#### [Source excerpt]
# PSU Fan: Exhaust or intake



## Phu

I have an Aspire Chameleon 550W PSU which has a 120mm intake fan blowing down upon my CPU.  I was thinking about opening up the PSU (I am fully aware of the safety issues) and simply flipping the fan, essentially making it an exhaust.  From what I can gather most people recommend using fans at the back of the computer for exhaust anyway and the aspire has got to be a bad source of dust when used as an intake.  Has anyone ever tried this?  By the way, I use a Zalman 7700 120mm CPU heatsink and I am not having overheating issues at all.


----------



## heinzbitte

So what you are saying is that your power supply takes air from the outside of the case and blows it in?? Wouldn't that blow hot air into the case?


----------



## 691175002

The ATX (or whatever) spec says that the psu should blow air in over the cpu to help cool it.  In theory it souds good but they didn't think about the heat the psu would generate.  Now most new psu's blow air out of the case because in some cases the air blowing "to help cool the cpu" was actually making it hotter.

What you have done should be fine and may help too.


----------



## Praetor

> I have an Aspire Chameleon 550W PSU which has a 120mm intake fan blowing down upon my CPU. I was thinking about opening up the PSU (I am fully aware of the safety issues) and simply flipping the fan, essentially making it an exhaust. From what I can gather most people recommend using fans at the back of the computer for exhaust anyway and the aspire has got to be a bad source of dust when used as an intake


PSUs arent supposed to do that... are you sure the PSU has an intake fan?



> The ATX (or whatever) spec says that the psu should blow air in over the cpu to help cool it


1. What page?
2. How do fanless ATX compliant PSUs do this?



			
				ATX Specification said:
			
		

> The ATX Specification allows for numerous (and often confusing) possibilities for power
> supply fan location, direction, speed, and venting. The designer’s choice of a power supply
> cooling solution depends in part on the targeted end-use system application(s). At a
> minimum, the power supply design must ensure its own reliable and safe operation.
> 
> Fan location/direction. In general, exhausting air from the system chassis enclosure via a
> power supply fan at the rear panel is the preferred, most common, and most widely
> applicable system-level airflow solution. Other solutions are permitted, including fans on
> the topside of figure 5 and the Wire harness side of figure 4 or 5. Some system/chassis
> designers may choose to use other solutions to meet specific system cooling requirements.





			
				ATX Specification said:
			
		

> The ATX Specification offers two options for venting between the power supply and the
> system interior:
> • The venting shown in Figure 8 provides the most effective channeled airflow for the
> power supply itself, with little regard for directly cooling any system components. This
> venting method is nearly always used in conjunction with a fan that exhausts out the
> rear of the power supply.
> 
> • The venting shown in Figure 9 allows designers to more directly couple the power
> supply airflow to system components such as the processor or motherboard core,
> potentially cooling all critical components with a single fan. Both the power supply fan
> location and direction may vary in this case. The trade-off is usually one of reduced
> system cost versus narrower design applicability.


----------



## 691175002

Well I don't know... I just read it somewhere a while back and put it here.  Either way from reviews none of the "silent psu's" can conform to the atx spec and one even blew up (so much for not emmiting any startling noises of smokerofl)(that would be from the custom pc december 2004 issue).


----------

#### [Jobs]
1. Answer these questions using the PSU fan thread.
(a) Which CPU heatsink does the first poster use?
(b) According to the quoted ATX Specification, what is the preferred and most common airflow solution?
(c) Which magazine issue does the last post name?
2. In the PSU fan thread, restate the paragraph that begins "The ATX (or whatever) spec says" as a short bulleted list that keeps its main points.
3. Write out a section of the PSU fan thread word for word. Begin at the words "1. What page?" and stop after "and safe operation.".

(Dataset rows)

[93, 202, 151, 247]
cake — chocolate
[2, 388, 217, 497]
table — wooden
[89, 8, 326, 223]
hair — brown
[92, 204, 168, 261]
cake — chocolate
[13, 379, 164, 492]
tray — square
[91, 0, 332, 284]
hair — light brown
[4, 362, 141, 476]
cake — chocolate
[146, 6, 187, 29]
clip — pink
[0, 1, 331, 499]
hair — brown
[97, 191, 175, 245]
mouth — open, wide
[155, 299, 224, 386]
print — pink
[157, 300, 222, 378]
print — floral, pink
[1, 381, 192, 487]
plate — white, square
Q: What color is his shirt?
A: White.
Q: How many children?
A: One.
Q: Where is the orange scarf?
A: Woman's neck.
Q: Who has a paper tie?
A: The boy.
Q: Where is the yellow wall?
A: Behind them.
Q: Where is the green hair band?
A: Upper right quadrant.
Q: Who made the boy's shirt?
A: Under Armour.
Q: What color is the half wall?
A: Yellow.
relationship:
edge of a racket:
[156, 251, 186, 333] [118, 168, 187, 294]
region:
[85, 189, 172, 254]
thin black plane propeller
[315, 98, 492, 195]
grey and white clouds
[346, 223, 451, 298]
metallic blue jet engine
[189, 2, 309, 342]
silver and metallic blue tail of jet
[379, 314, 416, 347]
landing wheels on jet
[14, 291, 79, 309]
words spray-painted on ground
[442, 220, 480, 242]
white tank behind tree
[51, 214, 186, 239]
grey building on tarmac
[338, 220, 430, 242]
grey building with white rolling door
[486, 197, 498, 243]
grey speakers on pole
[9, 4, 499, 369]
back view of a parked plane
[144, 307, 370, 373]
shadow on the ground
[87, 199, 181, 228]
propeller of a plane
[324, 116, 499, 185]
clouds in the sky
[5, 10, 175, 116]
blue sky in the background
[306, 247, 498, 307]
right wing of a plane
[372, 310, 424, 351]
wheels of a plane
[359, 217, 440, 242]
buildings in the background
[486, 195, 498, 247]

#### [The solutions]
1.
(a) A Zalman 7700 120mm CPU heatsink.
(b) Exhausting air from the system chassis through a power supply fan at the rear panel.
(c) The December 2004 issue of Custom PC.

2.
- The ATX spec says the PSU should blow air in over the CPU to help cool it.
- The spec did not account for the heat the PSU itself gives off.
- Most new PSUs now blow air out of the case.
- The reason is that the incoming air sometimes made the CPU hotter.

3.
1. What page?
2. How do fanless ATX compliant PSUs do this?



			
				ATX Specification said:
			
		

> The ATX Specification allows for numerous (and often confusing) possibilities for power
> supply fan location, direction, speed, and venting. The designer’s choice of a power supply
> cooling solution depends in part on the targeted end-use system application(s). At a
> minimum, the power supply design must ensure its own reliable and safe operation.